I ain’t exactly sure how he means, but he asks me in such a way that it melts the very heart of me. He’s only a little fella, and that’s easy to forget when I get angry with him.

‘I did it cos someone has to pay for what you did wrong. The good Lord holds us to account, Joshua, and someone always has to pay. That’s the way it works. You gotta remember that while I’m gone. You gotta try to be good, cos every time you do something bad there’s someone has to pay the reparations on your soul. Can you remember that? Can you try a little harder to be good?’ He puts a finger through the notch in the door and I touch the tip of it where he still has the scar from that burning coal. ‘It’s gonna be all right, Joshua. Everything’s gonna be all right. Now go on back to the house.’

I got a fistful of dread lodged in my throat at the thought of losing him, and he must know cos he won’t leave me, even though I told him to. ‘I don’t want to be left here on my own.’

‘I know, Joshua. But you gotta be good. You gotta stay out of trouble and you gotta wait for me. Do you understand? Cos I’m coming back for you. Wherever it is I go – I don’t care whether it’s heaven or hell – I’m coming back. Do you hear me?’

I swallow hard, pushing his finger back out through the hole. Joshua puts his lips to the gap. ‘You’re the best brother a boy could have, Samuel. I ain’t gonna forget you and I’ll try to be good, I will, cos you’re the best. Always will be.’

There! He breaks the very heart of me, same as always.

‘Stay away from that Abel Whitley,’ I tell him, as he makes his way back to the house, but my voice cracks and he don’t hear me before he disappears into the dark.

Just then, the chapel door opens and the Father’s footsteps come past. He don’t stop to talk to me. He just goes on into the house.

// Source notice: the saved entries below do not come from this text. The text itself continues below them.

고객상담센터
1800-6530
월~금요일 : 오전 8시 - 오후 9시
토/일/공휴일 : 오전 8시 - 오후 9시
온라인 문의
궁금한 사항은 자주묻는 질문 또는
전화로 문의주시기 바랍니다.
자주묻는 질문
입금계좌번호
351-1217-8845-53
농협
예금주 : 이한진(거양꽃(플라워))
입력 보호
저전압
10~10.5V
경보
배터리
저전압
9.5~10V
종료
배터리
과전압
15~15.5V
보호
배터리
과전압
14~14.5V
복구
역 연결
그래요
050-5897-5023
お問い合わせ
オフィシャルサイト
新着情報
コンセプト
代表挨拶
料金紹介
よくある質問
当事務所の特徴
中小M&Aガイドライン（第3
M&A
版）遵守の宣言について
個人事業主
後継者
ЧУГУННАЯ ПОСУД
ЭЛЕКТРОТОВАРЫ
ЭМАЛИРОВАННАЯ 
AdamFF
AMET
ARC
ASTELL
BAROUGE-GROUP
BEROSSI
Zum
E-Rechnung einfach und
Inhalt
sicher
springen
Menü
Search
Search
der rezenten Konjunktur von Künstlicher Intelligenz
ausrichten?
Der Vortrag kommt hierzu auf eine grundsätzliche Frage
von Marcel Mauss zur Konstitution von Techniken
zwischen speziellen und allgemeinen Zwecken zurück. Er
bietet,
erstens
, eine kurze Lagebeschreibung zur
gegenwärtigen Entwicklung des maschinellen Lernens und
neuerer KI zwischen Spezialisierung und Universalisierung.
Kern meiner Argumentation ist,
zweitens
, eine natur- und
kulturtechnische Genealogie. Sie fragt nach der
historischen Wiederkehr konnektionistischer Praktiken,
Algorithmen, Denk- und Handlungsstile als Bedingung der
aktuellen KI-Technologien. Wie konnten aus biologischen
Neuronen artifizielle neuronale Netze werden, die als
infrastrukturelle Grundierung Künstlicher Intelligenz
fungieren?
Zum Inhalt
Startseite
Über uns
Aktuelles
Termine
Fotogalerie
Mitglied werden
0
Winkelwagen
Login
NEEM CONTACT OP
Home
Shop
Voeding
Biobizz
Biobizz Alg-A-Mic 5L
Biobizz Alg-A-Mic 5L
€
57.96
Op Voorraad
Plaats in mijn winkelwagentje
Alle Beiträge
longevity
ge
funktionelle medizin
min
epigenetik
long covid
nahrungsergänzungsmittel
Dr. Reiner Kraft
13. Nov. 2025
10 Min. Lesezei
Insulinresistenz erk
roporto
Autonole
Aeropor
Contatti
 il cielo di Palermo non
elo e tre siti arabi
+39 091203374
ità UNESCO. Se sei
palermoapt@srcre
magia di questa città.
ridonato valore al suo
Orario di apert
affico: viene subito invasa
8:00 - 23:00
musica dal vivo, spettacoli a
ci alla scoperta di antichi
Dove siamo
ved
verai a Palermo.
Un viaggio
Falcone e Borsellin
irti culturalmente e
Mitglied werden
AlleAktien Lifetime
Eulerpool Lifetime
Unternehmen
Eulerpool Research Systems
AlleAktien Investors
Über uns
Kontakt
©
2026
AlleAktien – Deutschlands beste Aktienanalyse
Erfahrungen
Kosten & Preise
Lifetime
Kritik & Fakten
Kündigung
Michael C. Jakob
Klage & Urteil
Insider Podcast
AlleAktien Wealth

So it has been decided. Whatever God wants to do with me, there’s no way I can change it. All I can do is wait. I get myself up off the ground and sit in the chair, cos I reckon if I’m sitting straight it’ll make a better impression on whoever it is comes to take me away.

Perhaps God and Father Mosely have made a compromise. Maybe they struck a deal. Yes. That’ll be it. I know they have.

From somewhere high above me, God is laughing gently. I can hear Him. He’s saying it’s all gonna be all right. He’s saying He was never gonna leave me for the Devil. He was only kidding, and He’s gonna come for me himself. He’s gonna have me sitting up in heaven on His right-hand side.

But later, when the night is fully dark, I’m still there waiting.

I need some sleep, so I push the chair of judgement to the edge of the privy and curl up on the floor. I close my eyes. Try to clear my mind and calm my beating heart.

God ain’t gonna hurt me, I can be sure of that, cos I’ve always been a good boy.

But it still ain’t easy to sleep. If I can remember something
happy, then that might help. So I think of the trips we make into the village, on the first Saturday of every month, when Father Mosely gives us a nickel each for sweets from the store and we get to see the girls in their pretty dresses. Those Saturdays sure are nice. Those days are lovely and warm.

And I fall asleep with the smell of the marzipan all up inside my nostrils.